Романтика — это то, что существовало в сентиментальных песенках, в кино. Единственным человеком, который, как я слышал, употреблял это слово в обычной жизни, была моя сестренка, она выросла на романтике и вышла замуж за делового человека.
— Я надеялся, что Лора, повзрослев, перешагнет через Шелби. Она была бы великой женщиной, если бы это сделала. Но мечты все еще властвовали над ней, герой, которого бы она могла вечно и незрело любить, модель совершенства, безупречность которой не требовала бы от нее ни ее симпатий, ни ее ума.
Я устал от его слов.
— Давайте уйдем от этого грязного места, — сказал я. Он приучал меня к мысли о безнадежности.
Пока мы ждали сдачу, я поднял его трость.
— Зачем вы ее носите с собой? — спросил я.
— Вам она нравится?
— Это же жеманство.
— Вы ограниченный человек, — сказал он.
— Все равно, — ответил я, — мне кажется, это все дуто.
— Все в Нью-Йорке знают трость Уолдо Лайдекера. Она придает мне значительность.
Я хотел покончить с этой темой, но он любил хвастаться своими вещами.
— Я ее приобрел в Дублине. Продавец сказал мне, что ее носил какой-то ирландский баронет, чей надменный и неистовый характер стал в стране притчей во языцех.

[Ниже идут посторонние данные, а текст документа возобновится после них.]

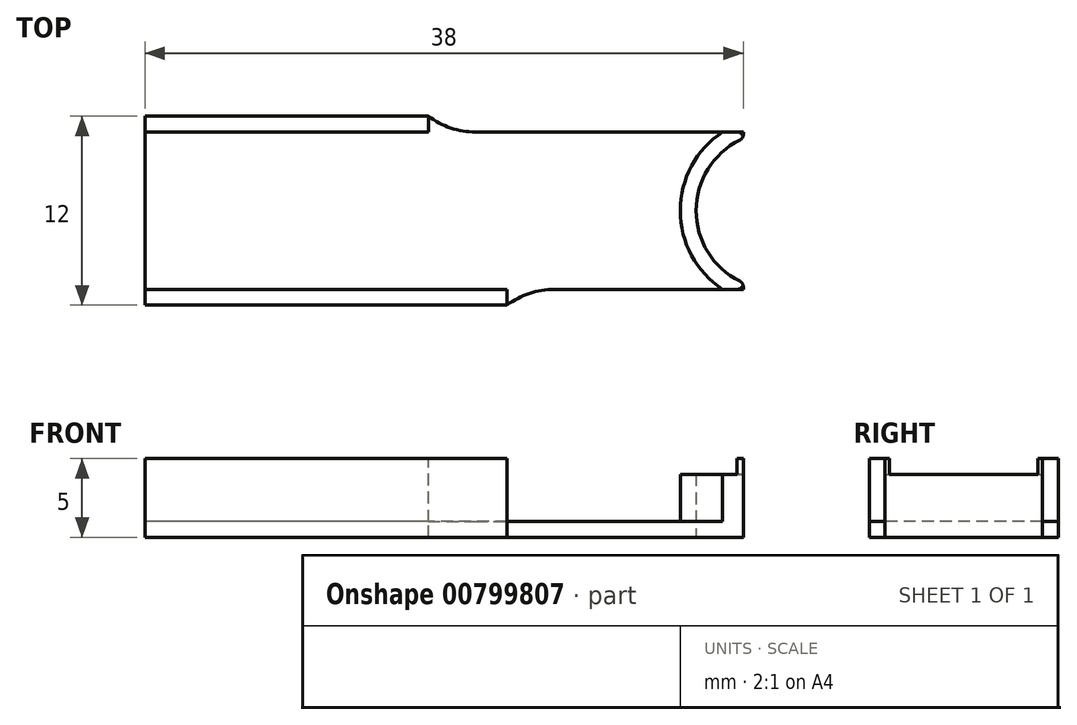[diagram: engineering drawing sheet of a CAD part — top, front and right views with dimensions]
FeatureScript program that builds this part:
annotation { "Feature Type Name" : "Feature", "Feature Type Description" : "" }
export const myFeature = defineFeature(function(context is Context, id is Id, definition is map)
    precondition{}
    {
        {
            var Q0;
            Q0=qCreatedBy(makeId("Top.planeOp"),FACE);
            var sketch = newSketch(context, id + "F0", { "sketchPlane" : qUnion([Q0])});
            skLineSegment(sketch, "E0.bottom", {"start": v(0, 0) * mm, "end": v(38, 0) * mm});
            skLineSegment(sketch, "E0.top", {"start": v(0, -12) * mm, "end": v(38, -12) * mm});
            skLineSegment(sketch, "E0.left", {"start": v(0, 0) * mm, "end": v(0, -12) * mm});
            skLineSegment(sketch, "E0.right", {"start": v(38, 0) * mm, "end": v(38, -1.42) * mm});
            skArc(sketch, "E1", {"start": v(38, -1.42) * mm, "mid": v(35, -6) * mm, "end": v(38, -10.58) * mm});
            skPoint(sketch, "E1.centerSnap0", {"position": v(38, -6) * mm});
            skLineSegment(sketch, "E2.trimOffspring", {"start": v(38, -10.58) * mm, "end": v(38, -12) * mm});
            skSolve(sketch);
        }
        {
            var Q0;
            Q0=makeQuery(id+"F0.imprint","IMPRINT",FACE,{"disambiguationData":[TD([[makeQuery(id+"F0.imprint","IMPRINT",EDGE,{"derivedFrom":sQuery(id+"F0.wireOp",EDGE,"E0.bottom")}),-1.0]])]});
            extrude(context, id + "F1", {"entities" : qUnion([Q0]), "depth" : 5 * mm, "offsetDistance" : 25 * mm});
        }
        {
            var Q0;
            Q0=makeQuery(id+"F1.opExtrude","CAP_FACE",FACE,{"disambiguationData":[OSD([sQuery(id+"F0.wireOp",EDGE,"E0.bottom"),sQuery(id+"F0.wireOp",EDGE,"E0.top"),sQuery(id+"F0.wireOp",EDGE,"E0.left"),sQuery(id+"F0.wireOp",EDGE,"E0.right"),sQuery(id+"F0.wireOp",EDGE,"E1"),sQuery(id+"F0.wireOp",EDGE,"E2.trimOffspring")])],"isStart":false});
            var sketch = newSketch(context, id + "F2", { "sketchPlane" : qUnion([Q0])});
            skArc(sketch, "E3.0", {"start": v(38, -1.42) * mm, "mid": v(35, -6) * mm, "end": v(38, -10.58) * mm});
            skArc(sketch, "E4", {"start": v(38, -0.34) * mm, "mid": v(34, -6) * mm, "end": v(38, -11.66) * mm});
            skLineSegment(sketch, "E5", {"start": v(38, -0.34) * mm, "end": v(38, 0) * mm});
            skLineSegment(sketch, "E6", {"start": v(18, -1) * mm, "end": v(0, -1) * mm});
            skLineSegment(sketch, "E7", {"start": v(38, -11.66) * mm, "end": v(38, -12) * mm});
            skLineSegment(sketch, "E8", {"start": v(38, -12) * mm, "end": v(23, -12) * mm});
            skLineSegment(sketch, "E9", {"start": v(23, -12) * mm, "end": v(23, -11) * mm});
            skLineSegment(sketch, "E10", {"start": v(23, -11) * mm, "end": v(0, -11) * mm});
            skLineSegment(sketch, "E11", {"start": v(0, -11) * mm, "end": v(0, -1) * mm});
            skLineSegment(sketch, "E12", {"start": v(18, -1) * mm, "end": v(18, 0) * mm});
            skLineSegment(sketch, "E13", {"start": v(18, 0) * mm, "end": v(38, 0) * mm});
            skSolve(sketch);
        }
        {
            var Q0;
            Q0=makeQuery(id+"F2.imprint","IMPRINT",FACE,{"disambiguationData":[TD([[makeQuery(id+"F2.imprint","IMPRINT",EDGE,{"derivedFrom":sQuery(id+"F2.wireOp",EDGE,"E4")}),-1.0]])]});
            extrude(context, id + "F3", {"entities" : qUnion([Q0]), "operationType" : NewBodyOperationType.REMOVE, "oppositeDirection" : true, "depth" : 4 * mm, "offsetDistance" : 25 * mm});
        }
        {
            var Q0;
            Q0=makeQuery(id+"F1.opExtrude","CAP_FACE",FACE,{"disambiguationData":[OSD([sQuery(id+"F0.wireOp",EDGE,"E0.bottom"),sQuery(id+"F0.wireOp",EDGE,"E0.top"),sQuery(id+"F0.wireOp",EDGE,"E0.left"),sQuery(id+"F0.wireOp",EDGE,"E0.right"),sQuery(id+"F0.wireOp",EDGE,"E1"),sQuery(id+"F0.wireOp",EDGE,"E2.trimOffspring")])],"isStart":true});
            var sketch = newSketch(context, id + "F4", { "sketchPlane" : qUnion([Q0])});
            skLineSegment(sketch, "E14.bottom", {"start": v(38, 12) * mm, "end": v(23, 12) * mm});
            skLineSegment(sketch, "E14.top", {"start": v(38, 11) * mm, "end": v(23, 11) * mm});
            skLineSegment(sketch, "E14.left", {"start": v(38, 12) * mm, "end": v(38, 11) * mm});
            skLineSegment(sketch, "E14.right", {"start": v(23, 12) * mm, "end": v(23, 11) * mm});
            skLineSegment(sketch, "E15.bottom", {"start": v(38, 0) * mm, "end": v(18, 0) * mm});
            skLineSegment(sketch, "E15.top", {"start": v(38, 1) * mm, "end": v(18, 1) * mm});
            skLineSegment(sketch, "E15.left", {"start": v(38, 0) * mm, "end": v(38, 1) * mm});
            skLineSegment(sketch, "E15.right", {"start": v(18, 0) * mm, "end": v(18, 1) * mm});
            skSolve(sketch);
        }
        {
            var Q0;
            Q0=makeQuery(id+"F4.imprint","IMPRINT",FACE,{"disambiguationData":[TD([[makeQuery(id+"F4.imprint","IMPRINT",EDGE,{"derivedFrom":sQuery(id+"F4.wireOp",EDGE,"E14.bottom")}),-1.0]])]});
            var Q1;
            Q1=makeQuery(id+"F4.imprint","IMPRINT",FACE,{"disambiguationData":[TD([[makeQuery(id+"F4.imprint","IMPRINT",EDGE,{"derivedFrom":sQuery(id+"F4.wireOp",EDGE,"E15.bottom")}),1.0]])]});
            extrude(context, id + "F5", {"entities" : qUnion([Q0, Q1]), "operationType" : NewBodyOperationType.REMOVE, "oppositeDirection" : true, "depth" : 25 * mm, "offsetDistance" : 25 * mm});
        }
        {
            var Q0;
            Q0=makeQuery(id+"F1.opExtrude","SWEPT_EDGE",EDGE,{"disambiguationData":[OSD([sQuery(id+"F0.wireOp",EDGE,"E1"),sQuery(id+"F0.wireOp",EDGE,"E2.trimOffspring")])]});
            var Q1;
            Q1=makeQuery(id+"F5.boolean.opBoolean","COPY",EDGE,{"derivedFrom":makeQuery(id+"F5.opExtrude","SWEPT_EDGE",EDGE,{"disambiguationData":[OSD([sQuery(id+"F0.wireOp",EDGE,"E2.trimOffspring"),sQuery(id+"F4.wireOp",EDGE,"E14.top"),sQuery(id+"F4.wireOp",EDGE,"E14.left")])]})});
            var Q2;
            Q2=makeQuery(id+"F1.opExtrude","SWEPT_EDGE",EDGE,{"disambiguationData":[OSD([sQuery(id+"F0.wireOp",EDGE,"E0.right"),sQuery(id+"F0.wireOp",EDGE,"E1")])]});
            var Q3;
            Q3=makeQuery(id+"F5.boolean.opBoolean","COPY",EDGE,{"derivedFrom":makeQuery(id+"F5.opExtrude","SWEPT_EDGE",EDGE,{"disambiguationData":[OSD([sQuery(id+"F0.wireOp",EDGE,"E0.right"),sQuery(id+"F4.wireOp",EDGE,"E15.top"),sQuery(id+"F4.wireOp",EDGE,"E15.left")])]})});
            fillet(context, id + "F6", {"entities" : qUnion([Q0, Q1, Q2, Q3]), "radius" : 0.4 * mm, "tangentPropagation" : true, "allowEdgeOverflow" : false});
        }
        {
            var Q0;
            {var subQ0=sQuery(id+"F0.wireOp",EDGE,"E0.right");var subQ1=sQuery(id+"F0.wireOp",EDGE,"E1");var subQ2=sQuery(id+"F0.wireOp",EDGE,"E2.trimOffspring");Q0=makeQuery(id+"F3.boolean.opBoolean","SPLIT",FACE,{"disambiguationData":[TD([makeQuery(id+"F1.opExtrude","SWEPT_FACE",FACE,{"disambiguationData":[OSD([subQ0])]})])],"derivedFrom":makeQuery(id+"F1.opExtrude","CAP_FACE",FACE,{"disambiguationData":[OSD([sQuery(id+"F0.wireOp",EDGE,"E0.bottom"),sQuery(id+"F0.wireOp",EDGE,"E0.top"),sQuery(id+"F0.wireOp",EDGE,"E0.left"),subQ0,subQ1,subQ2])],"isStart":false})});}
            var sketch = newSketch(context, id + "F7", { "sketchPlane" : qUnion([Q0])});
            skLineSegment(sketch, "E16.0.0", {"start": v(36.68, -11) * mm, "end": v(37.6, -11) * mm});
            skArc(sketch, "E16.0.1", {"start": v(37.6, -11) * mm, "mid": v(37.84, -10.92) * mm, "end": v(37.98, -10.72) * mm});
            skArc(sketch, "E16.0.2", {"start": v(37.98, -10.72) * mm, "mid": v(37.9, -10.58) * mm, "end": v(37.78, -10.48) * mm});
            skArc(sketch, "E16.0.3", {"start": v(37.78, -10.48) * mm, "mid": v(35, -6) * mm, "end": v(37.78, -1.52) * mm});
            skArc(sketch, "E16.0.4", {"start": v(37.78, -1.52) * mm, "mid": v(37.9, -1.42) * mm, "end": v(37.98, -1.28) * mm});
            skArc(sketch, "E16.0.5", {"start": v(37.98, -1.28) * mm, "mid": v(37.84, -1.08) * mm, "end": v(37.6, -1) * mm});
            skLineSegment(sketch, "E16.0.6", {"start": v(37.6, -1) * mm, "end": v(36.68, -1) * mm});
            skArc(sketch, "E16.0.7", {"start": v(36.68, -1) * mm, "mid": v(34, -6) * mm, "end": v(36.68, -11) * mm});
            skSolve(sketch);
        }
        {
            var Q0;
            Q0=makeQuery(id+"F7.imprint","IMPRINT",FACE,{"disambiguationData":[TD([[makeQuery(id+"F7.imprint","IMPRINT",EDGE,{"derivedFrom":sQuery(id+"F7.wireOp",EDGE,"E16.0.0")}),1.0]])]});
            extrude(context, id + "F8", {"entities" : qUnion([Q0]), "operationType" : NewBodyOperationType.REMOVE, "oppositeDirection" : true, "depth" : 1 * mm, "offsetDistance" : 25 * mm});
        }
        {
            var Q0;
            Q0=makeQuery(id+"F5.boolean.opBoolean","COPY",EDGE,{"derivedFrom":makeQuery(id+"F5.opExtrude","SWEPT_EDGE",EDGE,{"disambiguationData":[OSD([sQuery(id+"F4.wireOp",EDGE,"E15.top"),sQuery(id+"F4.wireOp",EDGE,"E15.right")])]})});
            var Q1;
            Q1=makeQuery(id+"F5.boolean.opBoolean","COPY",EDGE,{"derivedFrom":makeQuery(id+"F5.opExtrude","SWEPT_EDGE",EDGE,{"disambiguationData":[OSD([sQuery(id+"F4.wireOp",EDGE,"E14.top"),sQuery(id+"F4.wireOp",EDGE,"E14.right")])]})});
            fillet(context, id + "F9", {"entities" : qUnion([Q0, Q1]), "radius" : 5 * mm, "tangentPropagation" : true, "allowEdgeOverflow" : false});
        }
    });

— Может быть, он пользовался ею, чтобы поколачивать бедняков, которые работали на торфяниках в его владениях, — сказал я, так как не испытывал слишком большой симпатии к вспыльчивым титулованным особам, ведь рассказы моей бабушки создали у меня совсем другое о них представление. Трость была самой массивной из тех, которые мне когда-либо приходилось видеть, весила она по меньшей мере фунт и 12 унций. Под набалдашником на ней были две золотые полоски на расстоянии трех дюймов друг от друга.
Он выхватил трость из моих рук.
— Отдайте!
— Что с вами? Никто не посягает на вашу чертову трость.
Китаец принес сдачу. Уолдо искоса наблюдал за мной, как я добавлял к чаевым еще четверть доллара, презирая себя и одновременно ощущая свою слабость в том, что давал ему повод для насмешек надо мной.
— Не сердитесь, — сказал он, — если вам нужна трость, я вам ее куплю. С резиновым наконечником.
Мне хотелось оторвать от земли это рыхлое толстое тело, отшвырнуть его от себя, как мяч. Но мне ни в коем случае нельзя было терять его дружбу. Не сейчас, по крайней мере. Он спросил меня, куда я направляюсь, и когда я ответил, что в центр, попросил подвезти его до улицы Лафайетт.
— Не будьте неблагодарны, — сказал он. — Я надеялся, вы будете рады тому, что еще четверть часа послушаете мой восхитительный монолог.
Когда мы ехали по Четвертой авеню, он вдруг схватил меня за руку. Машину чуть не занесло.
— В чем дело? — спросил я.
— Остановите! Пожалуйста, остановите! Будьте великодушны хоть раз в жизни.
Мне любопытно было узнать, в чем причина такого возбуждения, и я остановил машину. Он поспешно пошел назад вдоль домов, к антикварному магазину мистера Клодиуса.